The long-awaited guidance on Supervision, Direction and Control (SDC) was published on April 6th by HMRC, which is a key concept in tax relief for Travel & Subsistence cost for workers providing their services through mediators.
With effect from 6th April 2016, the legislation was introduced such that if a worker provides his/her personal service through a mediator then SDC is assumed and such payments for T&S cannot be made tax free. Such temporary workplace provisions in these circumstances are overridden by the legislation by treating each engagement as a separate employment.
Only if it can be shown that a worker is not subject to (or the right to) SDC can T&S payments be made tax free, the burden of proof is on the person who pays the worker.
Until the guidance was published it was unclear what evidence would be required. Some agencies had hoped to rely upon regular signed statements from the worker suggesting that they were not subject to SDC.
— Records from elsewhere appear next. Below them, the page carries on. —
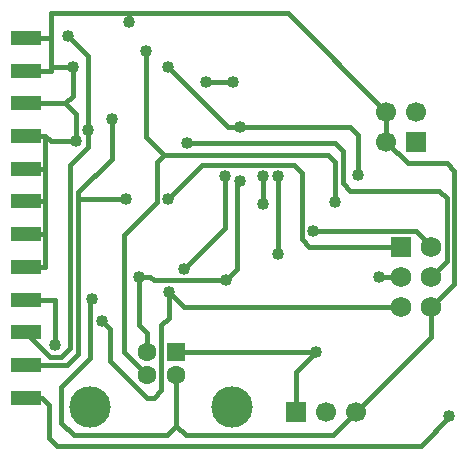
<source format=gbr>
G04 DipTrace 3.0.0.0*
G04 Bottom.gbr*
%MOMM*%
G04 #@! TF.FileFunction,Copper,L2,Bot*
G04 #@! TF.Part,Single*
%AMOUTLINE12*5,1,4,0,0,2.47487,-225.0*%
%AMOUTLINE15*5,1,4,0,0,2.40416,-135.0*%
G04 #@! TA.AperFunction,Conductor*
%ADD13C,0.381*%
G04 #@! TA.AperFunction,ComponentPad*
%ADD19R,1.6X1.6*%
%ADD20C,1.6*%
%ADD21C,3.5*%
%ADD22R,2.54X1.27*%
G04 #@! TA.AperFunction,ComponentPad*
%ADD23C,1.75*%
%ADD24C,1.7*%
%ADD25R,1.7X1.7*%
G04 #@! TA.AperFunction,ViaPad*
%ADD29C,1.016*%
G04 #@! TA.AperFunction,ComponentPad*
%ADD74OUTLINE12*%
%ADD77OUTLINE15*%
%FSLAX35Y35*%
G04*
G71*
G90*
G75*
G01*
G04 Bottom*
%LPD*%
X1254000Y2607840D2*
D13*
X1416450D1*
Y2884680D1*
Y3161540D1*
Y3438400D1*
Y3714393D1*
X1460733Y3670110D1*
X1672333D1*
X1416450Y3438400D2*
Y3438420D1*
X1254000D1*
X1416450Y3714393D2*
X1254000D1*
Y3715280D1*
X1416450Y2884680D2*
D3*
X1815160Y2334300D2*
X1792633Y2311773D1*
Y1833333D1*
X1552923Y1593623D1*
Y1286677D1*
X1658667Y1180933D1*
X2442883D1*
X2524000Y1262050D1*
X2605117Y1180933D1*
X3847933D1*
X4048000Y1381000D1*
X1672333Y3670110D2*
Y3906087D1*
X1586280Y3992140D1*
X1254000D1*
X4302000Y3921000D2*
X3467300Y4755700D1*
X2126200D1*
X1466813D1*
Y4545860D1*
X1254000D1*
X1649800Y4302000D2*
X1466813D1*
Y4545860D1*
X2524000Y1262050D2*
Y1689000D1*
X1416450Y3161540D2*
Y3161560D1*
X1254000D1*
X1586280Y3992140D2*
X1649800Y4055660D1*
Y4302000D1*
X1254000Y3715280D2*
X1163560D1*
X1254000Y2884700D2*
X1163560D1*
X4302000Y3667000D2*
Y3921000D1*
X4683000Y2270000D2*
X4878450Y2465450D1*
Y3420560D1*
X4814950Y3484060D1*
X4484940D1*
X4302000Y3667000D1*
X4048000Y1381000D2*
X4683000Y2016000D1*
Y2270000D1*
X1466813Y4302000D2*
Y4269000D1*
X1254000D1*
X1416450Y2884680D2*
X1254000D1*
Y2884700D1*
X2126200Y4683000D2*
Y4755700D1*
X4683000Y2524000D2*
X4814950Y2655950D1*
Y3190750D1*
X4751450Y3254250D1*
X3998200D1*
X3934700Y3317750D1*
Y3590750D1*
X3871200Y3654250D1*
X2616800D1*
X4834947Y1343607D2*
X4846620D1*
X4595883Y1092870D1*
X1514050D1*
X1450550Y1156370D1*
Y1436880D1*
X1387030Y1500400D1*
X1254000D1*
Y1777260D2*
X1601550D1*
X1696477Y1872183D1*
Y3180200D1*
Y3240627D1*
X1976800Y3520950D1*
Y3859000D1*
X1696477Y3180200D2*
X2099200D1*
X2454310D2*
X2743060Y3468950D1*
X3525873D1*
X3589377Y3405447D1*
Y2841500D1*
X3652877Y2778000D1*
X4429000D1*
X1254000Y2054120D2*
X1298450D1*
Y2006283D1*
X1459593Y1845137D1*
X1552247D1*
X1625827Y1918717D1*
Y3471980D1*
X1776800Y3622953D1*
Y3763050D1*
X4240950Y2524000D2*
X4429000D1*
X1776800Y3763050D2*
Y4396970D1*
X1608880Y4564890D1*
X3388810Y3373700D2*
Y2714500D1*
X3261810Y3373700D2*
Y3143750D1*
X4061700Y3388810D2*
Y3728050D1*
X3998200Y3791550D1*
X3066200D1*
X2964760D1*
X2454310Y4302000D1*
X2206490Y2524300D2*
Y2113273D1*
X2274000Y2045763D1*
Y1889000D1*
X2948250Y2492750D2*
X2333290D1*
X2301740Y2524300D1*
X2206490D1*
X3066200Y3334250D2*
X3043500Y3311550D1*
Y2588000D1*
X2948250Y2492750D1*
X2274000Y1689000D2*
X2079950Y1883050D1*
Y2881900D1*
X2359060Y3161010D1*
Y3494250D1*
X2422560Y3557750D1*
X2270000Y3710310D1*
Y4438200D1*
X2422560Y3557750D2*
X3807700D1*
X3871200Y3494250D1*
Y3159000D1*
X2524000Y1889000D2*
X3710200D1*
X2939200Y3373700D2*
Y2939710D1*
X2587490Y2588000D1*
X3684630Y2909950D2*
X4551050D1*
X4683000Y2778000D1*
X3710200Y1889000D2*
X3540000Y1718800D1*
Y1381000D1*
X2778000Y4175000D2*
X3002700D1*
X1897027Y2150893D2*
X1967407Y2080513D1*
Y1814347D1*
X2280703Y1501050D1*
X2334950D1*
X2398450Y1564550D1*
Y2111980D1*
X2460490Y2174020D1*
Y2397500D1*
X2587990Y2270000D1*
X4429000D1*
X1254000Y2330980D2*
X1494253D1*
X1500470Y2324760D1*
Y1946643D1*
X1499980Y1946150D1*
D29*
X2126200Y4683000D3*
X1815160Y2334300D3*
X1672333Y3670110D3*
X1649800Y4302000D3*
X2616800Y3654250D3*
X4834947Y1343607D3*
X1976800Y3859000D3*
X2099200Y3180200D3*
X2454310D3*
X1776800Y3763050D3*
X1608880Y4564890D3*
X4240950Y2524000D3*
X3388810Y2714500D3*
Y3373700D3*
X2454310Y4302000D3*
X2948250Y2492750D3*
X3066200Y3791550D3*
Y3334250D3*
X4061700Y3388810D3*
X2206490Y2524300D3*
X2270000Y4438200D3*
X3871200Y3159000D3*
X2587490Y2588000D3*
X2939200Y3373700D3*
X3684630Y2909950D3*
X3710200Y1889000D3*
X3002700Y4175000D3*
X2778000D3*
X1897027Y2150893D3*
X1499980Y1946150D3*
X2460490Y2397500D3*
X3261810Y3143750D3*
Y3373700D3*
D19*
X2524000Y1889000D3*
D20*
X2274000D3*
Y1689000D3*
X2524000D3*
D21*
X1797000Y1418000D3*
X3001000D3*
D22*
X1254000Y4545860D3*
Y4269000D3*
Y3992140D3*
Y3715280D3*
Y3438420D3*
Y3161560D3*
Y2884700D3*
Y2607840D3*
Y2330980D3*
Y2054120D3*
Y1777260D3*
Y1500400D3*
D74*
X4429000Y2778000D3*
D23*
Y2524000D3*
Y2270000D3*
X4683000D3*
Y2524000D3*
Y2778000D3*
D77*
X4556000Y3667000D3*
D24*
X4302000D3*
X4556000Y3921000D3*
X4302000D3*
D25*
X3540000Y1381000D3*
D24*
X3794000D3*
X4048000D3*
M02*

</source>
HMRC’s guidance makes it clear that this will not be sufficient, their guidance states the following:
‘Where it is considered that the legislation doesn’t apply because the SDC test is not met and HMRC are involved in an enquiry, we’ll test evidence by examining relevant documents and gathering facts from all parties involved, which include but are not limited to the workers, agency, client(s), managers etc’.
The point to pay attention to in the above statement is ‘all parties involved’.
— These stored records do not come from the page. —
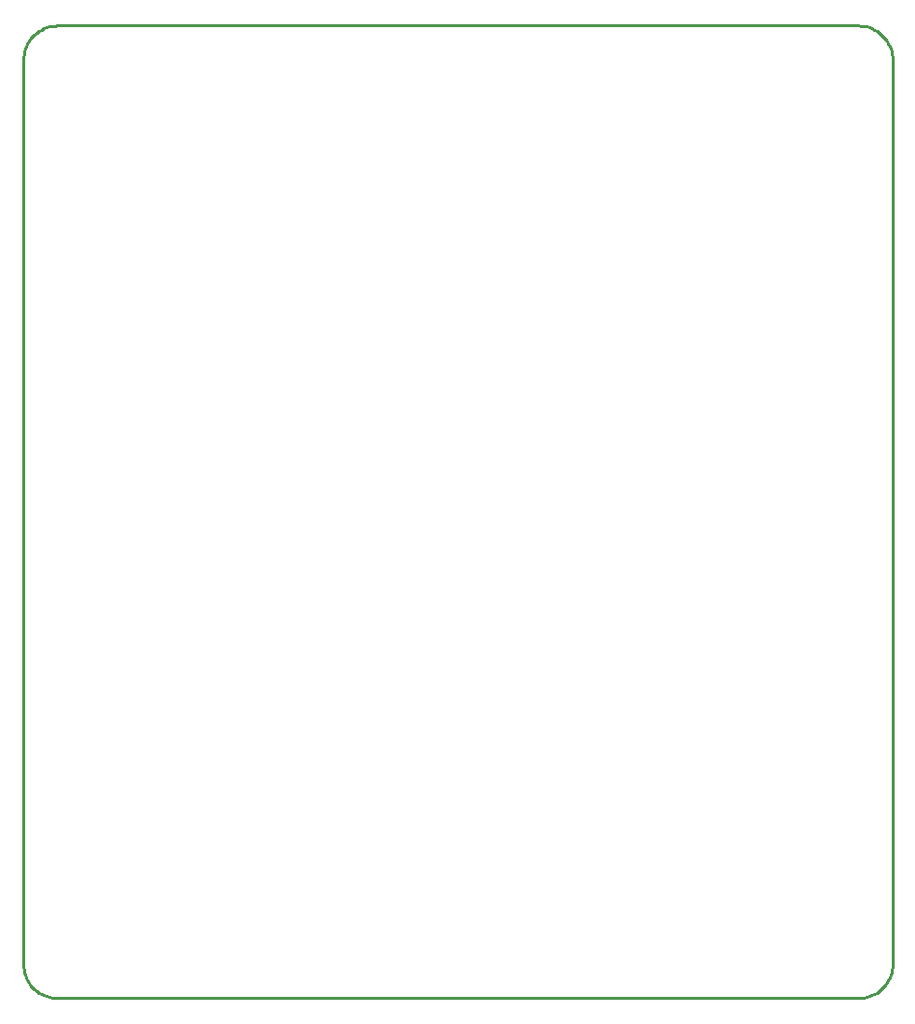
<source format=gko>
G04*
G04 #@! TF.GenerationSoftware,Altium Limited,Altium Designer,21.9.2 (33)*
G04*
G04 Layer_Color=16711935*
%FSLAX25Y25*%
%MOIN*%
G70*
G04*
G04 #@! TF.SameCoordinates,4D01AB76-DD33-443A-9DFE-E83AFE04FE17*
G04*
G04*
G04 #@! TF.FilePolarity,Positive*
G04*
G01*
G75*
%ADD17C,0.01000*%
D17*
X287402Y0D02*
X288377Y40D01*
X289346Y161D01*
X290301Y361D01*
X291237Y640D01*
X292146Y995D01*
X293023Y1424D01*
X293862Y1923D01*
X294656Y2490D01*
X295401Y3121D01*
X296091Y3812D01*
X296722Y4557D01*
X297289Y5351D01*
X297789Y6190D01*
X298218Y7067D01*
X298573Y7976D01*
X298851Y8912D01*
X299051Y9867D01*
X299172Y10836D01*
X299213Y11811D01*
X0D02*
X40Y10836D01*
X161Y9867D01*
X361Y8912D01*
X640Y7976D01*
X995Y7067D01*
X1424Y6190D01*
X1923Y5351D01*
X2490Y4557D01*
X3121Y3812D01*
X3812Y3121D01*
X4557Y2490D01*
X5351Y1923D01*
X6190Y1424D01*
X7067Y995D01*
X7976Y640D01*
X8912Y361D01*
X9867Y161D01*
X10836Y40D01*
X11811Y0D01*
X299213Y322835D02*
X299172Y323810D01*
X299051Y324779D01*
X298851Y325734D01*
X298573Y326670D01*
X298218Y327579D01*
X297789Y328456D01*
X297289Y329295D01*
X296722Y330089D01*
X296091Y330834D01*
X295401Y331524D01*
X294656Y332155D01*
X293862Y332722D01*
X293023Y333222D01*
X292146Y333651D01*
X291237Y334006D01*
X290301Y334284D01*
X289346Y334485D01*
X288377Y334605D01*
X287402Y334646D01*
X11811D02*
X10836Y334605D01*
X9867Y334485D01*
X8912Y334284D01*
X7976Y334006D01*
X7067Y333651D01*
X6190Y333222D01*
X5351Y332722D01*
X4557Y332155D01*
X3812Y331524D01*
X3121Y330834D01*
X2490Y330089D01*
X1923Y329295D01*
X1424Y328456D01*
X995Y327579D01*
X640Y326670D01*
X361Y325734D01*
X161Y324779D01*
X40Y323810D01*
X0Y322835D01*
X11811Y334646D02*
X287402D01*
X299213Y11811D02*
X299213Y322835D01*
X11811Y0D02*
X287402D01*
X-0Y11811D02*
X0Y322835D01*
M02*

</source>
To continue providing tax-free payments for T&S costs to workers through an intermediary, documentary evidence needs to be gathered regularly not just from the worker themselves, but also from the intermediary, the client, any managers involved, and anyone else the worker comes into contact during their engagement.
HMRC’s requirement will prove onerous, if not impossible in most cases. What the courts will deem sufficient remains to be seen.
Personal Service Companies (PSCs) only need to consider the SDC rules if they are caught by the intermediaries’ legislation commonly known as IR35. It is therefore essential that all PSC workers carry out due diligence on their contracts and working practices to ensure they are not caught out by an unexpected tax and national insurance bill.